Dans ce temps foisonnant, vous avez entre autres travaillé avec Andy Warhol sur son célèbre film Empire…
On a fait beaucoup de choses ensemble, Andy et moi, parce que j’avais une cinémathèque. Comme il était très productif, aussitôt qu’il terminait un film, il pouvait le projeter chez moi! C’est mon loft qui a été sa première école de cinéma. Il y a rencontré plein de monde, a été excité par ces rencontres. Assez pour avoir envie de tourner ses propres films.

Vous avez souvent été qualifié de «parrain du cinéma d’avant-garde». Vous aimez ce titre ou pas vraiment?
Non! C’est une comparaison stupide inventée par une personne stupide! Le cinéma d’avant-garde n’est pas né avec moi! Il est né en France et en Allemagne dans les années 1920. J’ai été l’élève de ces cinéastes qui sont passés avant moi, leur enfant, leur produit. Certainement pas leur parrain!

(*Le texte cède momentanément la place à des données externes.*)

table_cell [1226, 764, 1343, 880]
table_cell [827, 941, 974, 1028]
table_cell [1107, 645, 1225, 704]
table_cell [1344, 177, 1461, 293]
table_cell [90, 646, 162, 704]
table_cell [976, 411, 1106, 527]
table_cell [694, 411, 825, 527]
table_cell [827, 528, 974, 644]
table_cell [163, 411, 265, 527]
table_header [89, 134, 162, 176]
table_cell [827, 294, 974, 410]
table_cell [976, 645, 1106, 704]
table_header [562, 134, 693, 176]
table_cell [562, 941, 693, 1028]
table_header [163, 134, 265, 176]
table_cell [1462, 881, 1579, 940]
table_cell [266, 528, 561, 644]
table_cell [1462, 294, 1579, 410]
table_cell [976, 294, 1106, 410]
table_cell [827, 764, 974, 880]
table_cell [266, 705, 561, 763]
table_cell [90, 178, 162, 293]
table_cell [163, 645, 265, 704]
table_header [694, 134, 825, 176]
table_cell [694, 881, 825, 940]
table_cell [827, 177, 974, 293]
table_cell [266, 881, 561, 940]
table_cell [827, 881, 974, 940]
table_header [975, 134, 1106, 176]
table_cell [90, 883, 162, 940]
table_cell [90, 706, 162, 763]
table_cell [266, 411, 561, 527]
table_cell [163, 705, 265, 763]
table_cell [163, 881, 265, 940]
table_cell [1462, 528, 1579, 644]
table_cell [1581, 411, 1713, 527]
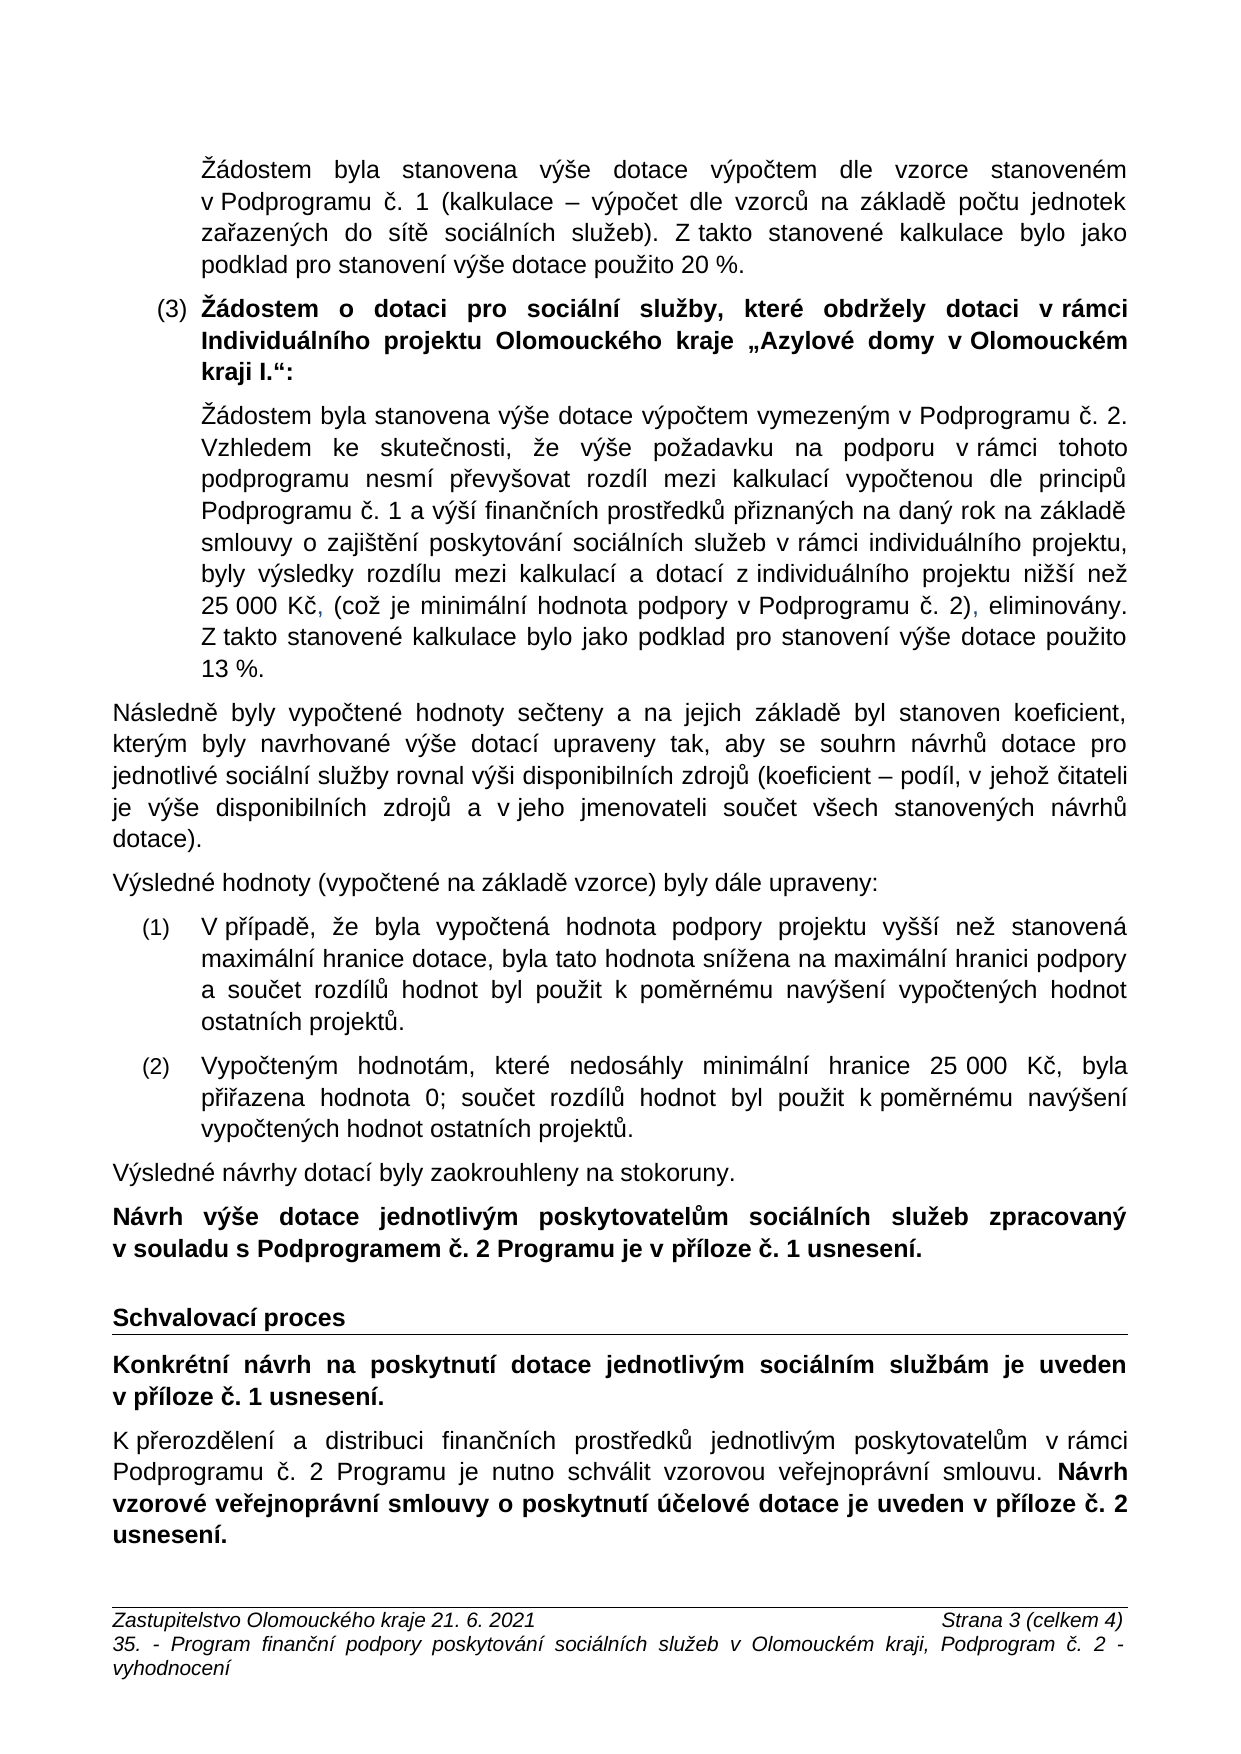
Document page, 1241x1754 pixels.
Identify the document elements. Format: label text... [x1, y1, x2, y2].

text Konkrétní návrh na poskytnutí dotace jednotlivým sociálním službám je uveden v příloze č. 1 usnesení. [112, 1350, 1128, 1410]
list Vypočteným hodnotám, které nedosáhly minimální hranice 25 000 Kč, byla přiřazena hodnota 0; součet rozdílů hodnot byl použit k poměrnému navýšení vypočtených hodnot ostatních projektů. [142, 1051, 1128, 1143]
text K přerozdělení a distribuci finančních prostředků jednotlivým poskytovatelům v rámci Podprogramu č. 2 Programu je nutno schválit vzorovou veřejnoprávní smlouvu. Návrh vzorové veřejnoprávní smlouvy o poskytnutí účelové dotace je uveden v příloze č. 2 usnesení. [112, 1426, 1128, 1549]
text Výsledné návrhy dotací byly zaokrouhleny na stokoruny. [112, 1158, 1128, 1187]
text Žádostem byla stanovena výše dotace výpočtem vymezeným v Podprogramu č. 2. Vzhledem ke skutečnosti, že výše požadavku na podporu v rámci tohoto podprogramu nesmí převyšovat rozdíl mezi kalkulací vypočtenou dle principů Podprogramu č. 1 a výší finančních prostředků přiznaných na daný rok na základě smlouvy o zajištění poskytování sociálních služeb v rámci individuálního projektu, byly výsledky rozdílu mezi kalkulací a dotací z individuálního projektu nižší než 25 000 Kč, (což je minimální hodnota podpory v Podprogramu č. 2), eliminovány. Z takto stanovené kalkulace bylo jako podklad pro stanovení výše dotace použito 13 %. [201, 401, 1128, 682]
text Žádostem byla stanovena výše dotace výpočtem dle vzorce stanoveném v Podprogramu č. 1 (kalkulace – výpočet dle vzorců na základě počtu jednotek zařazených do sítě sociálních služeb). Z takto stanovené kalkulace bylo jako podklad pro stanovení výše dotace použito 20 %. [201, 155, 1128, 279]
list Žádostem o dotaci pro sociální služby, které obdržely dotaci v rámci Individuálního projektu Olomouckého kraje „Azylové domy v Olomouckém kraji I.“: [157, 294, 1128, 386]
text Schvalovací proces [112, 1303, 1128, 1334]
text Následně byly vypočtené hodnoty sečteny a na jejich základě byl stanoven koeficient, kterým byly navrhované výše dotací upraveny tak, aby se souhrn návrhů dotace pro jednotlivé sociální služby rovnal výši disponibilních zdrojů (koeficient – podíl, v jehož čitateli je výše disponibilních zdrojů a v jeho jmenovateli součet všech stanovených návrhů dotace). [112, 698, 1128, 853]
text Návrh výše dotace jednotlivým poskytovatelům sociálních služeb zpracovaný v souladu s Podprogramem č. 2 Programu je v příloze č. 1 usnesení. [112, 1202, 1128, 1262]
text Výsledné hodnoty (vypočtené na základě vzorce) byly dále upraveny: [112, 868, 1128, 897]
list V případě, že byla vypočtená hodnota podpory projektu vyšší než stanovená maximální hranice dotace, byla tato hodnota snížena na maximální hranici podpory a součet rozdílů hodnot byl použit k poměrnému navýšení vypočtených hodnot ostatních projektů. [142, 912, 1128, 1036]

Dans les années 1950, vous avez lancé le magazine Film Culture et créé une chronique de cinéma dans le Village Voice. Quel regard portez-vous sur la critique de nos jours?
Elle s’est désintégrée et se résume à de la description. De la description sans perspective! Moi, j’écrivais uniquement sur les films dont j’étais fou! Maintenant, les journalistes ne font que raconter l’histoire, sans passion aucune. En lisant leurs textes, on se dit que les films ont l’air intéressants, ça oui, mais en réalité ce sont souvent d’horribles navets. En ce qui me concerne, il n’y a plus de véritable critique de cinéma.

***
Jonas Mekas en trois temps

Deux films de Jonas Mekas, qui vient de recevoir la Louve d’honneur au Festival du nouveau cinéma, seront projetés cette semaine. Une expo qui lui est consacrée bat aussi son plein.

  • As I Was Moving Ahead Occasionally I Saw Brief Glimpses of Beauty (2000) est présenté aujourd’hui à 14 h 45 au Pavillon Judith-Jasmin.
  • Sleepless Nights Stories (2011) sera projeté le samedi 19 octobre à 16 h au Centre Phi. Entrée libre.
  • L’exposition Jonas Mekas : Éloge de l’ordinaire se tient jusqu’au 26 octobre au Centre Phi. Entrée libre.